## Seção do documento:
==============================

Donos da Terra e da Lua
Está mais do que provado que é infinita a capacidade do ser humano de se superar em termos de irracionalidade. Como se não bastassem todas as suas ações que desembocam na degradação do próprio planeta em que vive, o que o tornará inóspito para as próximas gerações daqui a bem pouco tempo, ele não pára e quer mais.
Há algum tempo vi a seguinte manchete estampada nos principais sites de notícia do país: “israelenses já compraram 10% do território da Lua”. O conteúdo, tirado de uma reportagem publicada pelo Jerusalem Post, menciona que cerca de dez mil israelenses já compraram lotes de terra na superfície lunar ao preço de 47 euros (mais de 130 reais) por meio hectare (5 mil metros quadrados). Ao todo, ainda de acordo com o jornal israelense, foram adquiridos 10% dos cerca de 40 milhões de km2 da superfície lunar disponíveis para a venda a civis.

==============================

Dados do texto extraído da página
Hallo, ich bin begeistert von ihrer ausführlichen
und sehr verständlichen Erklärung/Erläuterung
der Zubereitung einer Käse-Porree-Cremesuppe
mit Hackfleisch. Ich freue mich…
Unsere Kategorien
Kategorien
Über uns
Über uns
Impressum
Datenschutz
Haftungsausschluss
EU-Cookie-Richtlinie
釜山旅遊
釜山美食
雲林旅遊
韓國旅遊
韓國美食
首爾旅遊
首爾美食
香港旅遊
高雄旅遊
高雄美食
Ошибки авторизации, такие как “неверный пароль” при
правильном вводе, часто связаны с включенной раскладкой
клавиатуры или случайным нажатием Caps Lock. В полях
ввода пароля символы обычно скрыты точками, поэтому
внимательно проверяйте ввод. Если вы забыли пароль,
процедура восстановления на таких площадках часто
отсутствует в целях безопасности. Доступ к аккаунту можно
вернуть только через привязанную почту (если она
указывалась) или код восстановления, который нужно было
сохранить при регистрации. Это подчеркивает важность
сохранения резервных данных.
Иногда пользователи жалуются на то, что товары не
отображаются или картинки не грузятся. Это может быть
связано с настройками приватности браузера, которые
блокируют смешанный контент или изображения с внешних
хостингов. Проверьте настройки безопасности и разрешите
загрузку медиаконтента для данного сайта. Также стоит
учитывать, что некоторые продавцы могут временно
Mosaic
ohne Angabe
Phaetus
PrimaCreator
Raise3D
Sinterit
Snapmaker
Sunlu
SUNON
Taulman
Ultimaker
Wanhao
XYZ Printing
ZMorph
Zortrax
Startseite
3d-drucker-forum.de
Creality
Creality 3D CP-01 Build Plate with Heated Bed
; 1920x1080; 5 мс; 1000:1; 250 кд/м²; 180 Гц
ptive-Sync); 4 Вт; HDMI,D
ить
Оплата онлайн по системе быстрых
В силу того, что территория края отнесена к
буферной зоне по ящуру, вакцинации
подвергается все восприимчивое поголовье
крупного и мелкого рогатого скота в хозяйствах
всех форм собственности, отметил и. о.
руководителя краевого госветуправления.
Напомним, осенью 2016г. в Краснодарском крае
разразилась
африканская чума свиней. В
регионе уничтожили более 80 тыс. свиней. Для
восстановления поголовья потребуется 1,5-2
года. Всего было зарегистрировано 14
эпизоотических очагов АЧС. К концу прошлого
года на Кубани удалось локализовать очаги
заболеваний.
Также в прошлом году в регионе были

==============================

## Tarefas obrigatórias:
A – Segundo o texto sobre a compra de terrenos na Lua, quanto os israelenses pagaram por meio hectare de terra lunar?
B – Transcreva literalmente o trecho do texto sobre a compra de terrenos na Lua que vai de "Donos da Terra" até "e quer mais.".

## Resultados em ordem:
A – 47 euros (mais de 130 reais).

B –
Donos da Terra e da Lua
Está mais do que provado que é infinita a capacidade do ser humano de se superar em termos de irracionalidade. Como se não bastassem todas as suas ações que desembocam na degradação do próprio planeta em que vive, o que o tornará inóspito para as próximas gerações daqui a bem pouco tempo, ele não pára e quer mais.